実際のところこれらの医薬品を譲渡した時点で即薬事法の違反にはなりません。
しかしそのような医薬品を友人などの代わりに買い譲渡する行為は、少なからずリスクが生じることを覚えておきましょう。
もしかするとすでに服用している薬との飲み合わせや、持病などに伴う思わぬ副作用など、予期せぬ危険が伴うからです。
また薬の種類によっては薬事法によってではなく麻薬及び向精神薬取締法に抵触し逮捕される可能性はあります。
違反を見つけた時には通報を
もしも薬事法に違反している業者やサイトを発見したら、どこに通報すればいいのでしょうか。
住所が分かるなら各自治体へ
もしもインターネットのホームページ上などで事業者の住所を知ることができるなら、所在する自治体に連絡しましょう。
事業者の住所のある都道府県、保健所設置市又は特別区に連絡することができます。
住所が分からない場合は
違反する事業者の住所が分からなかったり、海外の業者が販売している場合もあるかもしれません。

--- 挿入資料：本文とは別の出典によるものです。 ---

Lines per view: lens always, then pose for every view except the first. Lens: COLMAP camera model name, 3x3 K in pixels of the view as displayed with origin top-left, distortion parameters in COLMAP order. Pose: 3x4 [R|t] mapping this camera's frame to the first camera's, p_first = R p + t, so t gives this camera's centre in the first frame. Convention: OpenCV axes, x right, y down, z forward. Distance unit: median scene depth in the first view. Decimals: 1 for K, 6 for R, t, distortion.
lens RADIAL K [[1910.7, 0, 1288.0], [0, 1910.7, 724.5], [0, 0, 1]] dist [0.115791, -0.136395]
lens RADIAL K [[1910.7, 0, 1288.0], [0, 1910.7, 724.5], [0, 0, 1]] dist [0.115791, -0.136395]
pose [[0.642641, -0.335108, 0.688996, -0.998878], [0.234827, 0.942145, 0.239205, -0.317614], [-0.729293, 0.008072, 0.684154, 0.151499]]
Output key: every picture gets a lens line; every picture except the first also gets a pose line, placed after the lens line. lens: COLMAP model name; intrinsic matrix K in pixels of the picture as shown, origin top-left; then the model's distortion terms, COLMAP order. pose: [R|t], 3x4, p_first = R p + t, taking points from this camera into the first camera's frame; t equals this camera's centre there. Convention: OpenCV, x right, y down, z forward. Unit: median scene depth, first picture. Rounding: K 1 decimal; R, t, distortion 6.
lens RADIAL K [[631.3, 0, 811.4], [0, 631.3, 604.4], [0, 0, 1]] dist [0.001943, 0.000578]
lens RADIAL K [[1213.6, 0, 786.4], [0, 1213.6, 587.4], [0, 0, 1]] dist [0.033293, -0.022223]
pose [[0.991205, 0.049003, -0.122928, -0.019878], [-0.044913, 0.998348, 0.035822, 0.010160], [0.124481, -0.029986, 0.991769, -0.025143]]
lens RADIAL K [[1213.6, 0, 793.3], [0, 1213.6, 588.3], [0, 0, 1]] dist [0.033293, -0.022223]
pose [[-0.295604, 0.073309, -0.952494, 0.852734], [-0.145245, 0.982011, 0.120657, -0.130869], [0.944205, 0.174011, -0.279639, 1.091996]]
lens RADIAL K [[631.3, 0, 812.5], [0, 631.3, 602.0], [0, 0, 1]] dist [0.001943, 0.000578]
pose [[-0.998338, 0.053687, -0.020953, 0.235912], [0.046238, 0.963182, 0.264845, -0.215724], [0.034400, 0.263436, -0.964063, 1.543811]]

そんな場合には、厚生労働省が定める下記の連絡先に通報することができます。
- ア.「あやしいヤクブツ連絡ネット」に電話で連絡。
連絡先 : 03-5542-1865- イ.厚生労働省医薬・生活衛生局監視指導・麻薬対策課にメールで連絡。
下記を参考にメールを作成してください。
メールアドレス:yakuji-net@mhlw.go.jp引用元:https://www.mhlw.go.jp/stf/seisakunitsuite/bunya/kenkou_iryou/iyakuhin/topics/tp131111-01_1.html
メールを作成する場合にはテンプレートも用意されているので、必要であれば厚生労働省のホームページをのぞいてみましょう。
まとめ
私たちは何かを食べたり服用することで健康と生命を維持しています。
この口に入れて取り入れる、という行為を避けて生きていくことは特殊な状況を除き不可能なことです。
命を維持するそのような分野に深くかかわっている薬事法という法律が私たちにとっていかに重要かお分かりいただけたかと思います。
日本での医療や食の安全が非常に高いレベルで保たれているのはこの法律がしっかりと機能しているお陰に他なりません。
それだけに私たちはこの法律を一人一人がしっかりと理解し、遵守していく必要があるのです。